[DOCUMENT EXTRACT]
************

Published October 8, 2019 by justicewg
by rob nguyen

by rob nguyen

We can learn some things about the candidates for Mayor by asking them what they intend to do once in office, and what they would like to see happen to the Mayor in the future.

Full Time Mayor

In my post about the salary of the Mayor in Grandview Heights, I gave a short discussion of the possibility for change in the way the Mayor’s office could work in the future.

Right now, the Mayor is considered a part time job. The amount of time an office holder works is up to the individual who is the Mayor, but there are no fixed duties that require full time work.

I asked the candidates if Mayor should become a full time job, with an increase in pay that reflects the hours and duties of a full time Mayor?

I asked if that full time Mayor would be taking over some or all of the tasks of Pat Bowman?

Switch to a professional city manager appointed by city council?

Other cities in Franklin Co. (Hilliard in 2018) have been switching to a professional city manager instead of a Mayor. The idea is that unlike a Mayor who might come into the position from any background, a professional city manager would be trained (at least a Master of Public Administration degree) and experienced enough to quickly fit into the job. The manager would be updated with the educational programs specifically aimed at city managers, and be focused on doing the job the city council needed to have done, without worrying about running for office every four years.

I asked – should Grandview consider switching to a professional city manager appointed by council?

Steve Reynolds answered after two days.

Full Time Mayor
Over the past two decades, the job description for Grandview’s mayor has changed considerably. The duties and responsibilities of the position require more day-to-day attention to details and a much broader knowledge base than in years past.  With that perspective in mind, it is more than appropriate to reevaluate the community’s expectations for the role of mayor. I will examine the feasibility of folding the position of Director of Administration back into the mayor’s duties. Such a consolidation would flatten the management structure, increase operating efficiency, and result in cost savings. Regardless of this potential change, we need someone who is willing and able to make an “all-in” commitment, which is exactly what I intend to do as mayor.

Administrator instead of Mayor
The Charter Review Commission has explored such possibilities numerous times, including the most-recent review last year.  I agree with their findings (as approved by our voters) that such changes are not appropriate at the present time.  For me, the independence of Mayor and Council is a good thing.  It provides at least the opportunity for checks and balances in our local government. – Steve Reynolds

Greta Kearns answered after four days.

Full Time Mayor
For me, serving Grandview Heights is public service, not a profession. Mayor DeGraw also treated the role this way and you agree that he has served our community well. I have served on Council since 2014 and do not expect to get paid commensurate with the hours that I put into the job. I doubt any city manager would be motivated to spend the time I have spent since last year going door to door as a candidate, listening to the concerns of residents. A Mayor is an independently elected chief executive and, therefore, directly accountable to residents. Unlike a city manager appointed by Council, a mayor must stand up for her record every 4 years.
You mention “gray hairs” and Mayor DeGraw’s experience, something neither candidate possesses. But Mayor DeGraw did not possess all his experience and wisdom on his first day of the job in 2004. He, like I, brought a wealth of life experience and professional capabilities from non-government work and as a parent. I disagree that learning on the job is a negative characteristic of an elected executive that can be somehow avoided by hiring a professional trained in public administration; Mayor DeGraw, in fact, became a better mayor by learning on the job. He gained experience facing the challenges and working with Council and residents to solve problems.

************

[YOUR GOAL]
Please answer these questions from the post about the Grandview Heights mayoral candidates:
(a) Which Franklin Co. city switched to a professional city manager in 2018?
(b) How many days did Steve Reynolds take to answer?
(c) Since what year has Greta Kearns served on Council?
These rows were taken from a separate source.

Extracted text data from pages
************

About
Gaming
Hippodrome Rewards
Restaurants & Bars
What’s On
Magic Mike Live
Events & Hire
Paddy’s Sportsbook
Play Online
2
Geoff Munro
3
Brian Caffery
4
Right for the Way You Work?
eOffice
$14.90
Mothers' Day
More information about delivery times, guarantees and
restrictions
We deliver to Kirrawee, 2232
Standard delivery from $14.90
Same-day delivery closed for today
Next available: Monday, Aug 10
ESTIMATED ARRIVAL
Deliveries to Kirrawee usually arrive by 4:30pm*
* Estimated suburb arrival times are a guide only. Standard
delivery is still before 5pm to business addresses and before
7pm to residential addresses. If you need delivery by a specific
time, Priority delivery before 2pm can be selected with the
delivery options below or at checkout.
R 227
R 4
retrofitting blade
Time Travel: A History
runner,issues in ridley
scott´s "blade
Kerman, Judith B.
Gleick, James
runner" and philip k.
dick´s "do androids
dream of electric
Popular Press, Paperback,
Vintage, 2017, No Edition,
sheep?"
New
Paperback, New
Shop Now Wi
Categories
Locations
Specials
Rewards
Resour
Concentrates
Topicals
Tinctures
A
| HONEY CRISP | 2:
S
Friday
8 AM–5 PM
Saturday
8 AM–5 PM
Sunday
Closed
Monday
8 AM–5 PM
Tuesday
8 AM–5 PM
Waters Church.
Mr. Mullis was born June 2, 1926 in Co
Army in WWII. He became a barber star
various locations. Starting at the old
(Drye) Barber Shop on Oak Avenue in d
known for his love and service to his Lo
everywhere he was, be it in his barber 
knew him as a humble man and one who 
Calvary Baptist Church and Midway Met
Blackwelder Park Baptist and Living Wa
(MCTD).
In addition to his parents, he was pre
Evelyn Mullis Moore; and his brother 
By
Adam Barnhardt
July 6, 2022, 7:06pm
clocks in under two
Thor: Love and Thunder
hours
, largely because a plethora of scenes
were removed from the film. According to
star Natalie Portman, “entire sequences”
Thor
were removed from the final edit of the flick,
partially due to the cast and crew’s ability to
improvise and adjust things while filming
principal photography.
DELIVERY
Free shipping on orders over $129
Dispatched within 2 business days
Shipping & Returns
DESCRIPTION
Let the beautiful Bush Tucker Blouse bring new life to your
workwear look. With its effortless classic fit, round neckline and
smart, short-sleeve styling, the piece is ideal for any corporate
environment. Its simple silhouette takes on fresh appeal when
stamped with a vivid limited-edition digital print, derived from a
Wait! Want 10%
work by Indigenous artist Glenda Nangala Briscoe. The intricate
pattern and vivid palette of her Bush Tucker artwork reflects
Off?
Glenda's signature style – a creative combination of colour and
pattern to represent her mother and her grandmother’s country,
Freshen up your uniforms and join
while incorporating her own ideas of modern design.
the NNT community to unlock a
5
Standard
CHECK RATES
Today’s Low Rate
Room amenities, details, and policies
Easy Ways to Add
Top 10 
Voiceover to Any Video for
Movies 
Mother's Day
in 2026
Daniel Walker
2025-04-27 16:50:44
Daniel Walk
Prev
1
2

************

[EXERCISE OUTPUT]
(a) Hilliard
(b) Two days
(c) 2014